26.01.2021
Veranstaltungen

Freizeiten:

Derzeit sind die Tagungshäuser geschlossen. Langfristige Aussagen über die Durchführbarkeit oder Einschränkungen sind leider nicht möglich. Es können kurzfristig jederzeit Änderungen eintreten. Alle Verantwortlichen müssen sich aktuell auf dem Laufenden halten: Was gilt vor Ort? Was gilt in der Zielregion?

Wenn innerhalb Deutschlands Tagungshäuser geschlossen werden oder Gäste nicht anreisen dürfen, können die Häuser keine Stornokosten in Rechnung stellen. Wenn Gruppen oder Einzelne jedoch ihrerseits Corona-bedingt absagen müssen (z. B. regionale Einschränkungen; Erkrankungen innerhalb der Gruppe, Kontakte mit Erkrankten usw.) fallen Stornokosten an. Darum wird der Abschluss einer Reiserücktrittsversicherung empfohlen (https://jhdversicherungen.de/Gruppen-Reiseruecktrittsversicherung.php?call=Startseite.Premiumprodukte.Reiserücktritt).

Es wird empfohlen, die Fahrten für feste Gruppen zu planen. Kleinere Gruppen lassen sich besser steuern und an veränderte Bedingungen anpassen. Wenn mehrere Gruppen gemeinsam an einer Fahrt teilnehmen, sollte das Programm vor Ort möglichst in den festen Gruppen/Kohorten stattfinden. Lockerungen sind dann leichter umzusetzen. Gemischte Gruppen müssen sich an Abstandsregeln und Mund-Nasen-Schutz halten.

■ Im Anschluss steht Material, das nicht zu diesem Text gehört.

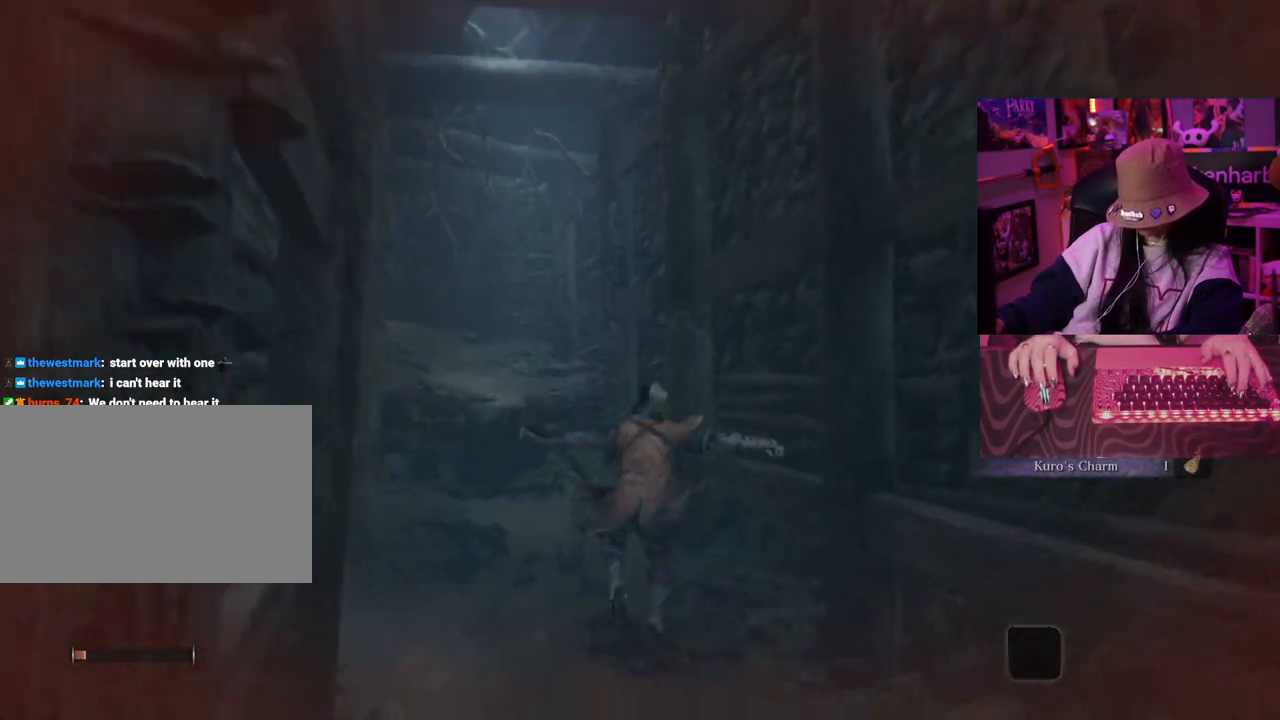
{"keys": ["w"], "events": []}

Ob es Ausnahmen aus pädagogischen Gründen geben soll, ist zu prüfen. Für alle Maßnahmen ist nach bisheriger Lage ein Infektionsschutzkonzept (Transport, Programm, Aufenthalt, ggf. Verpflegung) erforderlich. Außerdem gelten vorrangig die Infektionsschutzkonzepte der Tagungshäuser. Zu beachten ist, dass die Bettenbelegung in den Häusern meist reduziert wurde.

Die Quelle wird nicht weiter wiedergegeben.